Miami, Richt have miles to go to catch class of the ACC

Miami's Mark Richt, left, congratulates Clemson's Dabo Swinney on a thorough whipping Saturday night. (Streeter Lecka/Getty Images)

Credit: Streeter Lecka

Credit: Streeter Lecka

Miami's Mark Richt, left, congratulates Clemson's Dabo Swinney on a thorough whipping Saturday night. (Streeter Lecka/Getty Images)

Miami’s first-ever trip to the ACC Championship Game initially was framed as proof of just how far the Hurricanes had come in their second year under Mark Richt.

As the game itself played out, a different theme took shape: Look how far Miami has yet to go.

Finishing 35 points in arrears to Clemson in this conference championship game debut, being on the wrong side of the second most lopsided one of these things – thank you Duke for losing to FSU by 38 in 2013 – was certainly a learning experience for Richt’s ‘Canes. Much like the one a child gets the first time he puts his hand on a hot stovetop.

“It just shows (the Tigers) are the class of our league,” Richt said. “Right now, they’re the measuring stick. We’re going to get there. We’re not there yet. We weren’t there tonight, for sure.”

You could say the Hurricanes have some catching up to do on Clemson. Miami has played the Tigers two times now since 2015. Combined score of these meetings: 96-3, Clemson.

The program that survived Hurricane Irma must now try to weather the gusts of Dabo Swinney.

“I expected a 60-minute brawl and it just didn’t happen like that,” Miami linebacker Shaquille Quarterman said Saturday night.
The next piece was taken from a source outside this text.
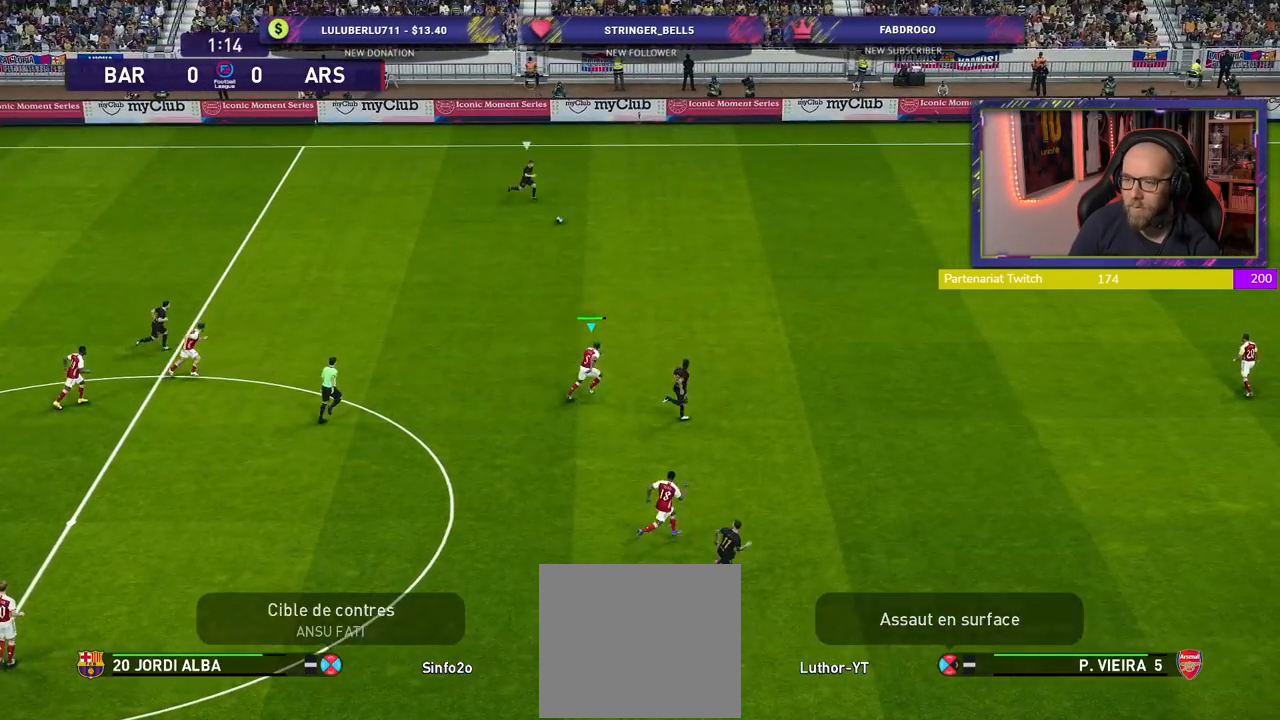
{"buttons": ["R2"], "left_stick": "up-right", "right_stick": "center", "events": []}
No, it was a pure early-round KO, as Clemson quarterback Kelly Bryant completed his first 15 passes and the Tigers ripped off 38 points before Miami kicked a face-saving field goal in the last three minutes.

When Miami joined the ACC in 2004, and since the conference began playing a championship game a year later, the Hurricanes were expected to be the scourge of the Coastal division. Instead, they faded until, for the first time since 2003, they put together a double-digit win season behind Richt.

Late Saturday, though, was an occasion for the former Georgia coach to talk about what still needs to be done as opposed to what was accomplished in 2017.

“This whole rise is a learning process. Certainly tonight, we’ll learn some things and we’ll understand a little bit better what it might take to become a champion in this league,” Richt said.

“We need more great players. We got to be able to have enough depth to withstand attrition. We’re just not to that point yet,” he said. The ‘Canes 2018 recruiting class has been ranked top five in the country.

A footnote to the proceedings in Charlotte: Richt never has sustained a loss this lopsided in a postseason game – conference championships or bowls. Prior to Saturday, that dubious record belonged to Georgia’s 32-point loss to LSU in the 2011 SEC Championship.

He nonetheless was unbowed.

“I don’t think we’re a team that can line up and impose our will. I kept saying we’re not there yet. We got some more recruiting to do, we got some more developing to do,” he said.

“We got some guys who can play against anyone in America but I don’t know if we have enough of those guys yet. We’re going to keep working toward getting that done. In time, we’ll catch up to the measuring stick.”